Internationally, this geopolitical push me/pull you is putting companies into an irreconcilable litany of choices. Manufacturing in repressive countries where labor costs create a competitive advantage. Where child labor is secretly part of the manufacturing chain. Trying to enforce Western values on nations that resist external pressures. Reacting to punitive US-imposed tariffs, boycotts and trade restrictions. We have issued arrest warrants, and requested extradition, of corporate officers of companies for violating US policies.
For example, in 2018, the United States indicted Chinese telephone manufacturer, Huawei Technologies Company’s chief financial officer, Meng Wanzhou on charges of bank fraud for allegedly misleading HSBC about her company’s business dealings in Iran. When she showed up in Canada, the US immediately issued an extradition order which is now pending before the Canadian courts. But ultimately, some companies are simply going to have to make harsh choices, particularly companies that manufacture in countries with questionable labor practices.
Writing for the April 7th FastCompany.com, Elizabeth Segran provides these examples: “H&M has spent 15 years setting up shop in China, trying to woo the country’s fast-growing middle class. But this year, it has discovered just how tricky it is to navigate human rights issues in the Chinese supply chain, while also making money from Chinese consumers.
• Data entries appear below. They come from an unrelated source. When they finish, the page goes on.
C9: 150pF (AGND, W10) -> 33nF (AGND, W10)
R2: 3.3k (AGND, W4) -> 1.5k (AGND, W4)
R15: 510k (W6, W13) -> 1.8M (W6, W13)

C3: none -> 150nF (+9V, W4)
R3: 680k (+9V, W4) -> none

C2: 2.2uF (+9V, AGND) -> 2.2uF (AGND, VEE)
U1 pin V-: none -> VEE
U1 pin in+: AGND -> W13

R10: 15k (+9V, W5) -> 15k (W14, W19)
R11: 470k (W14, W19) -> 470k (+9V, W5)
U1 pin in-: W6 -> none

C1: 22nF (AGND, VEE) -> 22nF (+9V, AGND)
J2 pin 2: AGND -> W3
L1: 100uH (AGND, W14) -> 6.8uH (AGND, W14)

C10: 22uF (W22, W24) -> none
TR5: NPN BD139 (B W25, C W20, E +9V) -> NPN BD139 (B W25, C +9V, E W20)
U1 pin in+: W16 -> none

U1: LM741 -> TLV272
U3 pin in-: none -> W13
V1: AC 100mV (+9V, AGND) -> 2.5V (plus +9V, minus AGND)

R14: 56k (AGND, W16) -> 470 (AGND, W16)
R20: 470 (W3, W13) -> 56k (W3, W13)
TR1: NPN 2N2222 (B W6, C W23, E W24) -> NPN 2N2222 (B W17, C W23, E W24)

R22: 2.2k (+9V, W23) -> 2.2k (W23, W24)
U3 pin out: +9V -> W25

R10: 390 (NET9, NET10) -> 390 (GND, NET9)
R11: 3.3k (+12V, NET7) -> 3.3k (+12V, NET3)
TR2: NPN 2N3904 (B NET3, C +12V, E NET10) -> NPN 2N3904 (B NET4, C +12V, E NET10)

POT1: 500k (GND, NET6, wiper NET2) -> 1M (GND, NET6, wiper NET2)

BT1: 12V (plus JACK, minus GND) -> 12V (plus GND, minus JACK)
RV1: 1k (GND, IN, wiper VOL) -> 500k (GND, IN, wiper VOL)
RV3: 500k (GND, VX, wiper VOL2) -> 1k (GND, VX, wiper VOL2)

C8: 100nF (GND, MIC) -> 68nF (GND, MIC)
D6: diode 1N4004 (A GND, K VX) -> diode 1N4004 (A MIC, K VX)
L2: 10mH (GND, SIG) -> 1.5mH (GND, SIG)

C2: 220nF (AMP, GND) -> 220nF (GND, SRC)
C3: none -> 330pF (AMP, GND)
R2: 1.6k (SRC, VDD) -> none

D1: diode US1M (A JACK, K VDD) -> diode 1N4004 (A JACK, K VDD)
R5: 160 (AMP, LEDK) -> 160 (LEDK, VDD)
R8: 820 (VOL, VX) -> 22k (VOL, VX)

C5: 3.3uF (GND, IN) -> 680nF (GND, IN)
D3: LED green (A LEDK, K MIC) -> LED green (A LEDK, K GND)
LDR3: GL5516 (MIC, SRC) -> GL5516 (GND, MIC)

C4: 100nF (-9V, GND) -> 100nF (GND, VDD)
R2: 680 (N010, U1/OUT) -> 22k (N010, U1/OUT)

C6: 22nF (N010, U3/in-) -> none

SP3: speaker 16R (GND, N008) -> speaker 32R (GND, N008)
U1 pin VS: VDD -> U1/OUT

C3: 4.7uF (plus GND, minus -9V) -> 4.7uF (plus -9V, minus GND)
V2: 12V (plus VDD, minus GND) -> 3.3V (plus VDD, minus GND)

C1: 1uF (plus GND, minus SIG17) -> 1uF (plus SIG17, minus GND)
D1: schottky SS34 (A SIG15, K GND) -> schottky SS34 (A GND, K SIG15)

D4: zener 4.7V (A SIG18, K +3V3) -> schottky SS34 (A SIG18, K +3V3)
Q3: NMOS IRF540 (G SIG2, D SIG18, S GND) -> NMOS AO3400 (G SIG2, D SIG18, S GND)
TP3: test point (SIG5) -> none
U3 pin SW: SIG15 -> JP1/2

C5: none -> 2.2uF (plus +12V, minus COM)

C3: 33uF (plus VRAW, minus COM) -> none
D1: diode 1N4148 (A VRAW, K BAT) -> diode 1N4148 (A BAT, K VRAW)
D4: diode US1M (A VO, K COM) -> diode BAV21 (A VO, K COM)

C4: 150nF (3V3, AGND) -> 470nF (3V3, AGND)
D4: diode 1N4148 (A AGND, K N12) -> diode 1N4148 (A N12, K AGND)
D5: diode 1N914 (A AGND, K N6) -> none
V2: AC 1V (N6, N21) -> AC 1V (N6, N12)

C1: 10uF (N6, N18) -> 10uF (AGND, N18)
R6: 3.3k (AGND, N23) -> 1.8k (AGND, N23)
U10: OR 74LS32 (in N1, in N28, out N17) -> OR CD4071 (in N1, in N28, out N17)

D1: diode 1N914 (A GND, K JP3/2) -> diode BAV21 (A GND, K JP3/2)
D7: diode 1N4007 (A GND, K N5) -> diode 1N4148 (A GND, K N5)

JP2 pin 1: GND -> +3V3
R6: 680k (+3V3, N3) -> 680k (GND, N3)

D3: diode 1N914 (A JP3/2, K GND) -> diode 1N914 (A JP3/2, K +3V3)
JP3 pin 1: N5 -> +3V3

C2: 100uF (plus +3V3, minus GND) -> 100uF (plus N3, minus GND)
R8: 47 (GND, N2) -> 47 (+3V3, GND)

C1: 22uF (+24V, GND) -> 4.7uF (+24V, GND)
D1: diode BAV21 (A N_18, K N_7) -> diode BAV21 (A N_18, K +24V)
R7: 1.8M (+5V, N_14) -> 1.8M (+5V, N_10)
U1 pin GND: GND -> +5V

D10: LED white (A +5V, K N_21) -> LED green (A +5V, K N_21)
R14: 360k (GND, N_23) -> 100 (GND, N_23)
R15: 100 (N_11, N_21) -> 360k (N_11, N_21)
“Many Western companies, from H&M to Nike to Burberry, have said they will no longer source materials and manufacturing resources from Xinjiang, a region in China’s northwest that produces a fifth of the world’s cotton, because of reports that China is forcing hundreds of thousands of [Muslim Uighur] minorities into manual labor in cotton fields. China has responded with fury: Government spokespeople called these allegations of forced labor ‘malicious lies,’ Chinese brand ambassadors cut ties with these brands, and some local consumers have reportedly vowed to boycott them.
“H&M has been hit particularly hard. In late March, the company’s 400 stores were wiped from Chinese maps and ride-hailing apps, and the brand’s online store no longer showed up on web searches. China is H&M’s third-biggest market by sales and accounts for 6% of the company’s overall revenue, so this ban could result in significant losses.
“For the past decade, fashion labels—including H&M—have been trying to be more values-driven, catering to millennial consumers who care about sustainability and the ethical treatment of workers. The question is: What happens when this rosy image is challenged by one of the world’s biggest markets? The struggles are not entirely new. The situation in Xinjiang is just the latest chapter in a longer story of Western companies wrestling with human rights issues in China. Understanding this broader context and history helps us make sense of the current crisis and offers insight into how the situation might play out in the years to come.” In the end, political choice may just be a balancing act as to which choice is a. necessary and b. will inflict the least damage on the company. Oh, and if it matters, the moral relevancy of that choice. And none of this even begins to address the cross-border regulatory process, a rats nest of international treaties, local statutes and regulations and governmental wink-wink practices.
I’m Peter Dekom, and the perceived necessity of corporate lobbying for business advantage, the pressure from social media and the complexity of government policies applied against private business all combine to make 21st century business a political quagmire.